While much has changed over the decades, science at the Garden still has important roles in maintaining the National Herbarium of NSW, our archive of botanical specimens, and in providing botanical information in enquiry services, publications and on-line. The role of the Garden has expanded with two satellite gardens and education programs, and it is valued for its beauty, its attractive site, its horticulture and heritage, and as green space for the city.

Barbara took us through the history of the Gardens. One area she focused on was the way the development of DNA data that has given a far more complete and robust knowledge of evolutionary relationships than she ever expected to see.

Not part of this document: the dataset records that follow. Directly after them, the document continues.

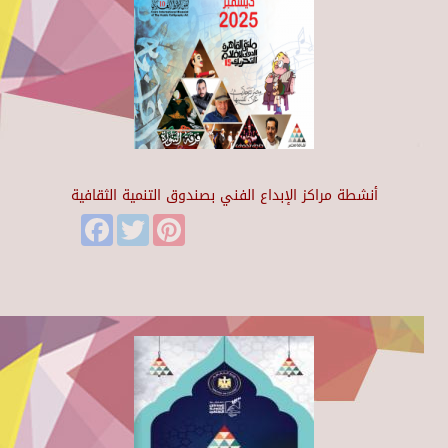
أنشطة مراكز الإبداع الفني بصندوق التنمية الثقافية
Facebook
Twitter
Pinterest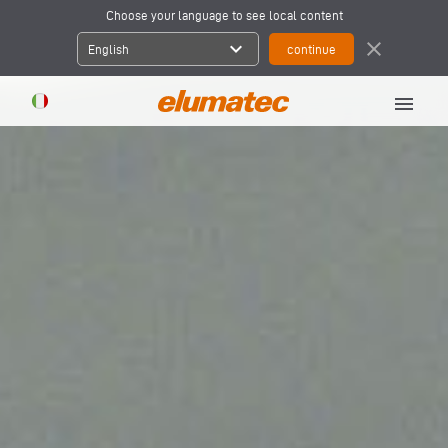
Choose your language to see local content
expand_more
close
English
menu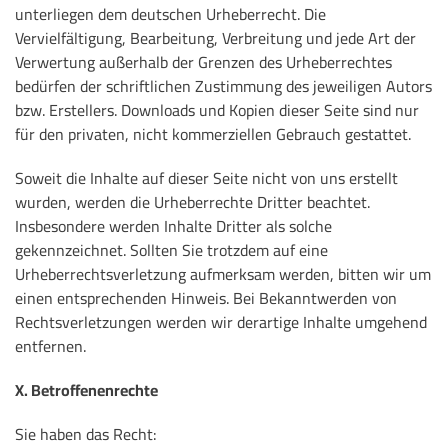
unterliegen dem deutschen Urheberrecht. Die
Vervielfältigung, Bearbeitung, Verbreitung und jede Art der
Verwertung außerhalb der Grenzen des Urheberrechtes
bedürfen der schriftlichen Zustimmung des jeweiligen Autors
bzw. Erstellers. Downloads und Kopien dieser Seite sind nur
für den privaten, nicht kommerziellen Gebrauch gestattet.
Soweit die Inhalte auf dieser Seite nicht von uns erstellt
wurden, werden die Urheberrechte Dritter beachtet.
Insbesondere werden Inhalte Dritter als solche
gekennzeichnet. Sollten Sie trotzdem auf eine
Urheberrechtsverletzung aufmerksam werden, bitten wir um
einen entsprechenden Hinweis. Bei Bekanntwerden von
Rechtsverletzungen werden wir derartige Inhalte umgehend
entfernen.
X. Betroffenenrechte
Sie haben das Recht: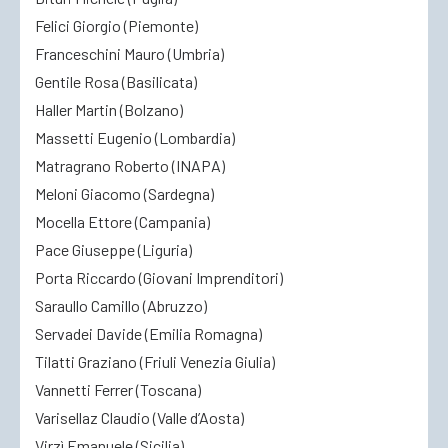
Felici Giorgio (Piemonte)
Franceschini Mauro (Umbria)
Gentile Rosa (Basilicata)
Haller Martin (Bolzano)
Massetti Eugenio (Lombardia)
Matragrano Roberto (INAPA)
Meloni Giacomo (Sardegna)
Mocella Ettore (Campania)
Pace Giuseppe (Liguria)
Porta Riccardo (Giovani Imprenditori)
Saraullo Camillo (Abruzzo)
Servadei Davide (Emilia Romagna)
Tilatti Graziano (Friuli Venezia Giulia)
Vannetti Ferrer (Toscana)
Varisellaz Claudio (Valle d’Aosta)
Virzì Emanuele (Sicilia)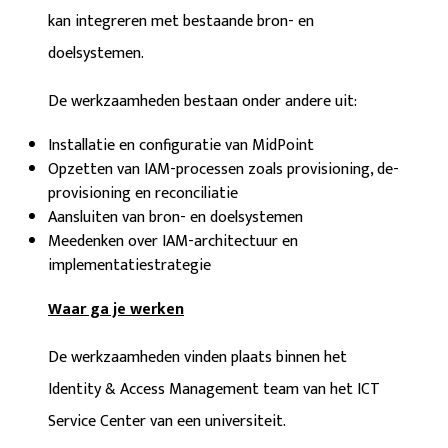
kan integreren met bestaande bron- en
doelsystemen.
De werkzaamheden bestaan onder andere uit:
Installatie en configuratie van MidPoint
Opzetten van IAM-processen zoals provisioning, de-
provisioning en reconciliatie
Aansluiten van bron- en doelsystemen
Meedenken over IAM-architectuur en
implementatiestrategie
Waar ga je werken
De werkzaamheden vinden plaats binnen het
Identity & Access Management team van het ICT
Service Center van een universiteit.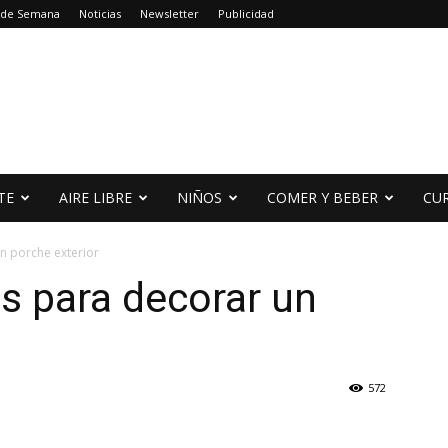
 de Semana
Noticias
Newsletter
Publicidad
TE
AIRE LIBRE
NIÑOS
COMER Y BEBER
CU
n porche exterior
s para decorar un
572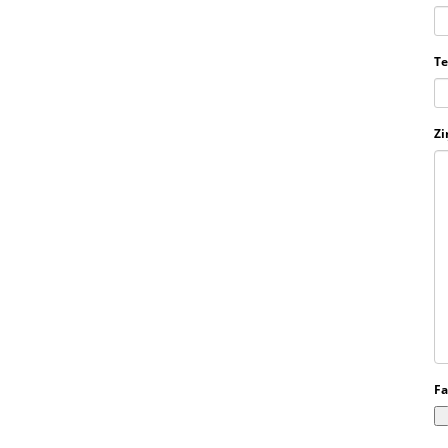
Te
Zi
Fa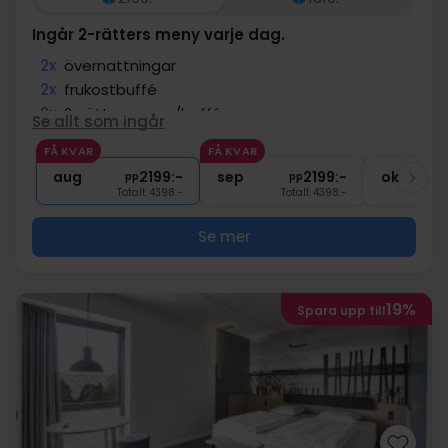
Ingår 2-rätters meny varje dag.
2x
övernattningar
2x
frukostbuffé
2x
2-rättersmeny/buffé
Se allt som ingår
2x
kaffe att ta med
FÅ KVAR
FÅ KVAR
∞
Gratis parkering
aug
2199:-
sep
2199:-
okt
pp
pp
Totalt 4398:-
Totalt 4398:-
Se mer
19%
Spara upp till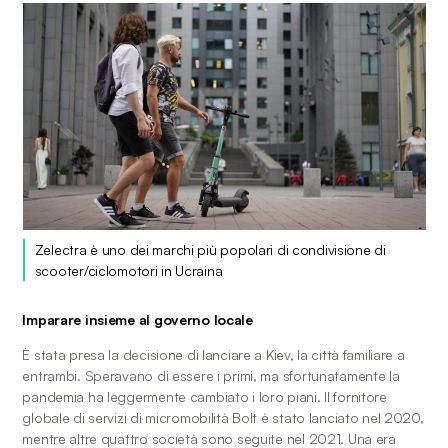
Zelectra è uno dei marchi più popolari di condivisione di 
scooter/ciclomotori in Ucraina
Imparare insieme al governo locale
È stata presa la decisione di lanciare a Kiev, la città familiare a 
entrambi. Speravano di essere i primi, ma sfortunatamente la 
pandemia ha leggermente cambiato i loro piani. Il fornitore 
globale di servizi di micromobilità Bolt è stato lanciato nel 2020, 
mentre altre quattro società sono seguite nel 2021. Una era 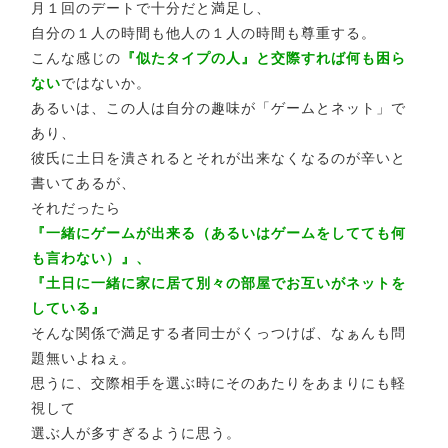
月１回のデートで十分だと満足し、
自分の１人の時間も他人の１人の時間も尊重する。
こんな感じの
『似たタイプの人』と交際すれば何も困ら
ない
ではないか。
あるいは、この人は自分の趣味が「ゲームとネット」で
あり、
彼氏に土日を潰されるとそれが出来なくなるのが辛いと
書いてあるが、
それだったら
『一緒にゲームが出来る（あるいはゲームをしてても何
も言わない）』、
『土日に一緒に家に居て別々の部屋でお互いがネットを
している』
そんな関係で満足する者同士がくっつけば、なぁんも問
題無いよねぇ。
思うに、交際相手を選ぶ時にそのあたりをあまりにも軽
視して
選ぶ人が多すぎるように思う。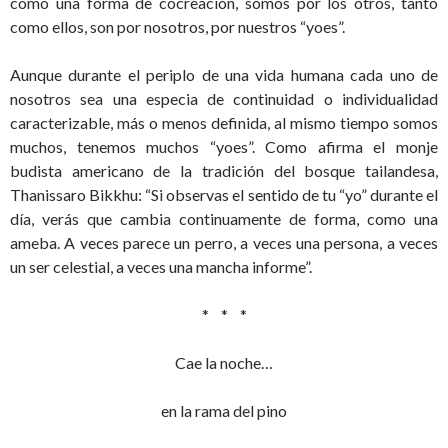
como una forma de cocreación, somos por los otros, tanto
como ellos, son por nosotros, por nuestros “yoes”.
Aunque durante el periplo de una vida humana cada uno de
nosotros sea una especia de continuidad o individualidad
caracterizable, más o menos definida, al mismo tiempo somos
muchos, tenemos muchos “yoes”. Como afirma el monje
budista americano de la tradición del bosque tailandesa,
Thanissaro Bikkhu: “Si observas el sentido de tu “yo” durante el
día, verás que cambia continuamente de forma, como una
ameba. A veces parece un perro, a veces una persona, a veces
un ser celestial, a veces una mancha informe”.
* * *
Cae la noche…
en la rama del pino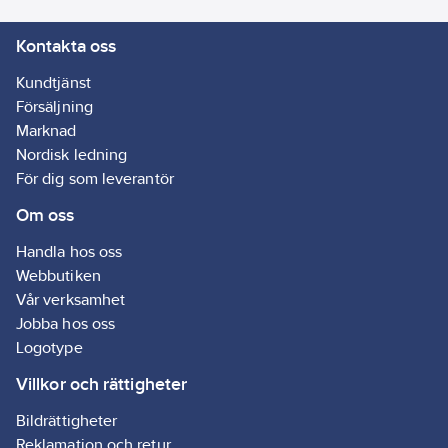
med:
EN ISO
Kontakta oss
21420, EN 388
Kundtjänst
Livsmedelsanpassad:
Försäljning
Ja
Marknad
Funktion:
Nordisk ledning
Silikonfri
För dig som leverantör
Om oss
Handla hos oss
Webbutiken
Vår verksamhet
Jobba hos oss
Logotype
Villkor och rättigheter
Bildrättigheter
Reklamation och retur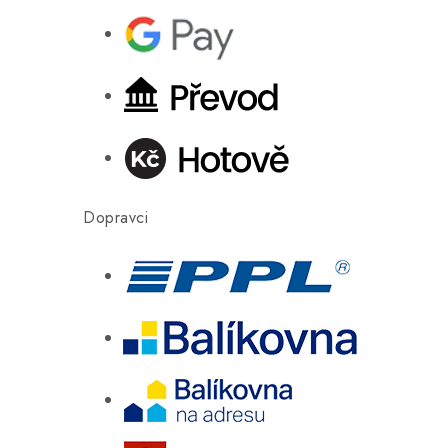
Dopravci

She also told us about how the Gardens survived in part because its soil was so poor for growing plants, the 80 new plant species she has identified and others she has reclassified, the discovery of the Wollemi Pine and how her skills in identifying a tiny leaf fragment helped solve a murder case. Laslty she described the challenges and opportunities are facing the Gardens over the next 200 years.

Dr Briggs is one of the foremost Australian botanists and comes from a distinguished family of scientists. She is the daughter of Edna Sayce, who, in 1917, became the first woman Physics graduate from The University of Sydney, and her father was also a distinguished physicist. Dr Briggs joined the Gardens as a botanist in 1969 and rose to become its senior assistant director and head of the science program at the National Herbarium of New South Wales at the Garden until her retirement. Her special interests include plant evolution and southern hemisphere biogeography. She has published over 100 research papers and named 80 new species, as well as reclassifying others.